Il richiamo vocalmente complesso delle vulturine viene usato per comunicare agli altri membri del gruppo situazioni di pericolo o l’avvenuto ritrovamento di cibo, mediante l’emissione ripetuta di un suono trascritto spesso come chink-chink-chink […]

Portatrici di vesti imperiali, al punto d’essere state definite in passato anche faraone reali (con un pleonasmo dalle proporzioni appropriatamente bibliche) le vulturine dell’Africa Orientale hanno a lungo costituito una delle sue caratteristiche faunistiche più affascinanti, al punto da togliere spazio nel resoconto e la trattazione redatta dalle spedizioni scientifiche e militari partite dall’Europa per giungere in mezzo, tra gli altri, anche ai più grandi carnivori della savana.

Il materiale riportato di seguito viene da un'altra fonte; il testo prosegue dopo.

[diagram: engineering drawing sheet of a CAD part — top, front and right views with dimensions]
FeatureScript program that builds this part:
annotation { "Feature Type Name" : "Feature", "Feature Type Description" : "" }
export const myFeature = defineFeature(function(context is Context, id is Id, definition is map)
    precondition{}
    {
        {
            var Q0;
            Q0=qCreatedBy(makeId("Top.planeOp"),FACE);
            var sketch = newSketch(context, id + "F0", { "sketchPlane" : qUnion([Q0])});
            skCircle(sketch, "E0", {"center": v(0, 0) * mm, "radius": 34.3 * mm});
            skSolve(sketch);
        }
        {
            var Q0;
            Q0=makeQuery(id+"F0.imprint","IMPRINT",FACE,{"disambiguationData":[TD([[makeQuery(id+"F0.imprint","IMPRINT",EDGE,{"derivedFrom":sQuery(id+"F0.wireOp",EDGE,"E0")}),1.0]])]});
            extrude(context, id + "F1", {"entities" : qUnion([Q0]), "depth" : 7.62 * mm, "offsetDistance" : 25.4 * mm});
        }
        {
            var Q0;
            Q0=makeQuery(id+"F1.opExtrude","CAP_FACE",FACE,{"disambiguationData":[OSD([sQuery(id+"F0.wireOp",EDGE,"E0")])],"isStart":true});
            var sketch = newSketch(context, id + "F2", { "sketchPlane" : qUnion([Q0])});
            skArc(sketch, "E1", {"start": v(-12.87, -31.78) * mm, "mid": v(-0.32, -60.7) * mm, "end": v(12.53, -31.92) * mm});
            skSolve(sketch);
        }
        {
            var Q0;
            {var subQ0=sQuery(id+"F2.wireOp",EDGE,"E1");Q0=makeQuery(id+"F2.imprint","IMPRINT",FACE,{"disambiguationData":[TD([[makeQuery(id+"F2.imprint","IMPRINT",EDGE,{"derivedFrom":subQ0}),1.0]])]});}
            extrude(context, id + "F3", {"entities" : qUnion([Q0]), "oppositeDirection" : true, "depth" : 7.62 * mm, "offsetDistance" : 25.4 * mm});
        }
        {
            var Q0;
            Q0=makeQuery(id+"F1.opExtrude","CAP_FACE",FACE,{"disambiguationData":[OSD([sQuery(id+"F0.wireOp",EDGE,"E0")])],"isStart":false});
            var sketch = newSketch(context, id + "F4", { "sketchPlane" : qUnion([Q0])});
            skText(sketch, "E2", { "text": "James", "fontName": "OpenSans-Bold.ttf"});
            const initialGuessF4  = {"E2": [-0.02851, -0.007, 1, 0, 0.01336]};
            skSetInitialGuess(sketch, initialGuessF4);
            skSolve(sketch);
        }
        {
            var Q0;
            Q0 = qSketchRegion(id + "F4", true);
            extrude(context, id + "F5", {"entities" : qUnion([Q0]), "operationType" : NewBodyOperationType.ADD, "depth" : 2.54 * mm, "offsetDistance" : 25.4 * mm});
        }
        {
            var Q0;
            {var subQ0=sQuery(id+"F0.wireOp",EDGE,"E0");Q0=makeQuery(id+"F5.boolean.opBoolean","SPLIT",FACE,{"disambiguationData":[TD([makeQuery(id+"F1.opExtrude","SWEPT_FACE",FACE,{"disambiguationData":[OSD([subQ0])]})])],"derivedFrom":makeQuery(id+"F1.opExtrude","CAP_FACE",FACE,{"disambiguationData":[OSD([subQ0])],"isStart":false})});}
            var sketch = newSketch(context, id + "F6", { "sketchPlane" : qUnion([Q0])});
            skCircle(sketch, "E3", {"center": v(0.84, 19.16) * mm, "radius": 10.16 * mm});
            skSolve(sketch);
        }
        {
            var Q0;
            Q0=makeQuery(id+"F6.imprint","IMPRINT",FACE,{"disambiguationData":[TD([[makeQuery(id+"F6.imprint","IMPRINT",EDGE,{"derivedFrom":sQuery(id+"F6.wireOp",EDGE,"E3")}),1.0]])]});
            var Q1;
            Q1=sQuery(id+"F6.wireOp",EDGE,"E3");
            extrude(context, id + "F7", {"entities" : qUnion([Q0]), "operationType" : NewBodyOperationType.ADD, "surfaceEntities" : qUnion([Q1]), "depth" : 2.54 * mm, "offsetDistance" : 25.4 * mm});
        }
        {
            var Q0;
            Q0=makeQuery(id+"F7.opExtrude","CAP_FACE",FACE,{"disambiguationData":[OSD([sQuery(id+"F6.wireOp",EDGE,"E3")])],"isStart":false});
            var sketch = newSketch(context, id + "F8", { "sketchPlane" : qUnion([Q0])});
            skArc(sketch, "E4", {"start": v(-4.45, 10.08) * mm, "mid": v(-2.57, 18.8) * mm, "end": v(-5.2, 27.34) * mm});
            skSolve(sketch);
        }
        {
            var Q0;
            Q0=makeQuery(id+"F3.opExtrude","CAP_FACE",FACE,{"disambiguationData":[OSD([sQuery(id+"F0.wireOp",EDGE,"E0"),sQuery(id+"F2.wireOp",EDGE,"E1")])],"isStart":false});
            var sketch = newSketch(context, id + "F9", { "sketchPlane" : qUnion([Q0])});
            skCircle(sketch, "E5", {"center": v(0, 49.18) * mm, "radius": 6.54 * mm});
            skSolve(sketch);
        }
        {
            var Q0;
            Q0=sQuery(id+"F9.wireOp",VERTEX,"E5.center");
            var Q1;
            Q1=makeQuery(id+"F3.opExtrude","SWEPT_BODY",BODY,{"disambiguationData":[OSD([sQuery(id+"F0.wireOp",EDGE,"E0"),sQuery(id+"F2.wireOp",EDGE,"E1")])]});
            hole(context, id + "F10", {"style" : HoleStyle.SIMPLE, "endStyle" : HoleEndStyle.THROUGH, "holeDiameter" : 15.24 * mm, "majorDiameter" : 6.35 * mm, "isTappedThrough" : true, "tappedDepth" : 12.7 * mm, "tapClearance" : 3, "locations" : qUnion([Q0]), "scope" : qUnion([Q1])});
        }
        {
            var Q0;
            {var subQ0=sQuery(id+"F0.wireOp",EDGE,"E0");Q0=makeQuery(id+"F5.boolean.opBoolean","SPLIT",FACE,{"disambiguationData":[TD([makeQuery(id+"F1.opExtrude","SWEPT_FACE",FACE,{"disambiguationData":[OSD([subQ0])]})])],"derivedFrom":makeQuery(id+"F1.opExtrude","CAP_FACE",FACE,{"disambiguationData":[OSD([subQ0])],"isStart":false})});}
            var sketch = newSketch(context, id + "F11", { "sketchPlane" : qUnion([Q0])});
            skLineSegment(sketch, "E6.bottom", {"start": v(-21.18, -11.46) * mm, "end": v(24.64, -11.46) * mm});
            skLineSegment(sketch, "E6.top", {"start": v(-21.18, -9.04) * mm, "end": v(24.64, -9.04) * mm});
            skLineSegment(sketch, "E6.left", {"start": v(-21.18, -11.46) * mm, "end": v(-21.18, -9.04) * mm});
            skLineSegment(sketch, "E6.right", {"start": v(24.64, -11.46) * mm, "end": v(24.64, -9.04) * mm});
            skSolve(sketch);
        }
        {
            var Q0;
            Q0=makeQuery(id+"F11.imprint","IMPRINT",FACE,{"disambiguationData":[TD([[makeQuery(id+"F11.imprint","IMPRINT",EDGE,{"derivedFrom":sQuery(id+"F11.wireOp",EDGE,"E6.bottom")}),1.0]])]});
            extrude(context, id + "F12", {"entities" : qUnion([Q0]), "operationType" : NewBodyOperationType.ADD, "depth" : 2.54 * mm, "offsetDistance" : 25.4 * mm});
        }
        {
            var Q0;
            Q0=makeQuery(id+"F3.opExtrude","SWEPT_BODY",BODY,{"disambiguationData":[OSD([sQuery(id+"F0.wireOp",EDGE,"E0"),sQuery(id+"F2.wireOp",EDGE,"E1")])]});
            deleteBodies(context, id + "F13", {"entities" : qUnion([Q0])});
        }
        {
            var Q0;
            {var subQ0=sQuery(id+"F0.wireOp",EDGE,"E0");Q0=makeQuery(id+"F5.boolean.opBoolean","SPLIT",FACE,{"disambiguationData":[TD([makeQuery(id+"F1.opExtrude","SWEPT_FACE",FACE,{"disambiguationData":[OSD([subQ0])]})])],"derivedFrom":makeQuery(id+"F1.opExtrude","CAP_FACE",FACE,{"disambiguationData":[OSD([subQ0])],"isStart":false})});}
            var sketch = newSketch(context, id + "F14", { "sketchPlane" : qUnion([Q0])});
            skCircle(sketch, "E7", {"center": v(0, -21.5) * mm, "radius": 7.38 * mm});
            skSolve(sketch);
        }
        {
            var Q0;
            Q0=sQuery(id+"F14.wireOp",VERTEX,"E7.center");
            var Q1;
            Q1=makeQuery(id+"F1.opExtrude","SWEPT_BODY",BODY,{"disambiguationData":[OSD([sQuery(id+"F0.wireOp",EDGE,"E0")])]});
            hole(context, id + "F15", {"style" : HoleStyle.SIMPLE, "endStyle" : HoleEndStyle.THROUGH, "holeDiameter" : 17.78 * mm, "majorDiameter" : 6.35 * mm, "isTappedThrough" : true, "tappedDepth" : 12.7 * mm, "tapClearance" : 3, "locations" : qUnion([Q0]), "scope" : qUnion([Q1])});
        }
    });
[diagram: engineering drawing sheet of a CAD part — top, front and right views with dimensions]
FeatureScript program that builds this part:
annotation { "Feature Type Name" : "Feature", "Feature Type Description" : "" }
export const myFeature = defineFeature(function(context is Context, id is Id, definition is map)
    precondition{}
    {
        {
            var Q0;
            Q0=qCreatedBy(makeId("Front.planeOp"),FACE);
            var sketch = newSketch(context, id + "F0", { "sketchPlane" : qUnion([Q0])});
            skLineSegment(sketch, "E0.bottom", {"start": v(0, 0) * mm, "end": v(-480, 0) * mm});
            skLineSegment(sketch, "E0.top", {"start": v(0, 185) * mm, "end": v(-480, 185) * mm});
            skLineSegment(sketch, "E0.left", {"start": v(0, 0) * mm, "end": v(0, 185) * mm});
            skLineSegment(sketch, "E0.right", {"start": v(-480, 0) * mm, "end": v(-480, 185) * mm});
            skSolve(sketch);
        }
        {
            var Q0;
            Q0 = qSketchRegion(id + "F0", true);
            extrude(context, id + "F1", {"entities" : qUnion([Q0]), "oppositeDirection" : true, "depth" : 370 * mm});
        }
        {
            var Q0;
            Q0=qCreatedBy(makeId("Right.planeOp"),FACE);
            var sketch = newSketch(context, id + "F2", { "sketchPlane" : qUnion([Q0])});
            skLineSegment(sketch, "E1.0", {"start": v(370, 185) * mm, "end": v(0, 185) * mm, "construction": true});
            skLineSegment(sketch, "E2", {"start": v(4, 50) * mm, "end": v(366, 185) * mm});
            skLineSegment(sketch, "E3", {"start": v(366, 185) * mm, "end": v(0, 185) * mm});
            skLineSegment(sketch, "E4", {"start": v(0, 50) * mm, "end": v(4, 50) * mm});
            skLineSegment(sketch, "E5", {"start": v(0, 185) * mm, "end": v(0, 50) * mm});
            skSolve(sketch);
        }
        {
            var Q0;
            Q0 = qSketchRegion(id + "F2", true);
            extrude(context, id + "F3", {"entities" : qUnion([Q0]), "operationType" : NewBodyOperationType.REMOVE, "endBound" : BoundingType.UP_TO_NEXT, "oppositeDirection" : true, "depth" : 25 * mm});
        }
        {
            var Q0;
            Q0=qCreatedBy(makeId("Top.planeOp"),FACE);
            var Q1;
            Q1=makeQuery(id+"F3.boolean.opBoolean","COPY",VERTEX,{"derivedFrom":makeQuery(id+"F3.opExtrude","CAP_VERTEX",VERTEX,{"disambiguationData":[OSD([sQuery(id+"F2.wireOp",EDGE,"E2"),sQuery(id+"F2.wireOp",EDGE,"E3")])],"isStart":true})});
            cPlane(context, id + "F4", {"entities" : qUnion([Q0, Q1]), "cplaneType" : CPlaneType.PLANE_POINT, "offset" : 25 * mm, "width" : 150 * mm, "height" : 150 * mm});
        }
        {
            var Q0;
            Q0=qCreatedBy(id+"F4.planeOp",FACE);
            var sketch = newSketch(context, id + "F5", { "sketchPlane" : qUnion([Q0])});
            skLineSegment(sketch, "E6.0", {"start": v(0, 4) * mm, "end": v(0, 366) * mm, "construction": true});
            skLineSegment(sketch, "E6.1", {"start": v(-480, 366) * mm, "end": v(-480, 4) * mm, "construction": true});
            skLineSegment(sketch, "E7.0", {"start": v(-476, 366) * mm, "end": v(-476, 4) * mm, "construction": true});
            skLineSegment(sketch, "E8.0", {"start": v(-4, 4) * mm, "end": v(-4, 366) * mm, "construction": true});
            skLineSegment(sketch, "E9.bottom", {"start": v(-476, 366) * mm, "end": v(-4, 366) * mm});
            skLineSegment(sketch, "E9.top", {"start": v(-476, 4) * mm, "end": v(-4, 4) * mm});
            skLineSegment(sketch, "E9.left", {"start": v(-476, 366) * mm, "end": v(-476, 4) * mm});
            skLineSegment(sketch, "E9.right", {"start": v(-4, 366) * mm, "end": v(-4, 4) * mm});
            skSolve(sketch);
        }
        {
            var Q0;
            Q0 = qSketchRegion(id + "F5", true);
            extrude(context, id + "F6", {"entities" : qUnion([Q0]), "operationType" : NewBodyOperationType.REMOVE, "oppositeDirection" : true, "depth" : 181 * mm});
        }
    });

Ed in tal modo rappresentando il tramite, se vogliamo, tra i canoni esteriori di due continenti formalmente distinti, ma egualmente capaci di riconoscere l’estemporaneo valore di un magnifico aspetto. E il gusto particolarmente inconfondibile di un particolare tipo di carne che nonostante tutto, continua in molti contesti ad occupare uno spazio di primo piano nella scelta operativa dei cacciatori. Poiché non c’è nulla che possa fermare la nostra grande fame, tranne la percezione più o meno motivata di rarità e prossimità all’estinzione. E l’Acryllium, per sua fortuna, è ben lontana dal doversene preoccupare. Per il momento?

Gli stormi di vulturine si spingono spesso sulle strade africane benché la bassa percorribilità motoristica nei loro territori d’appartenenza, oltre alla taglia imponente, ne facciano delle vittime infrequenti d’eventuali incidenti.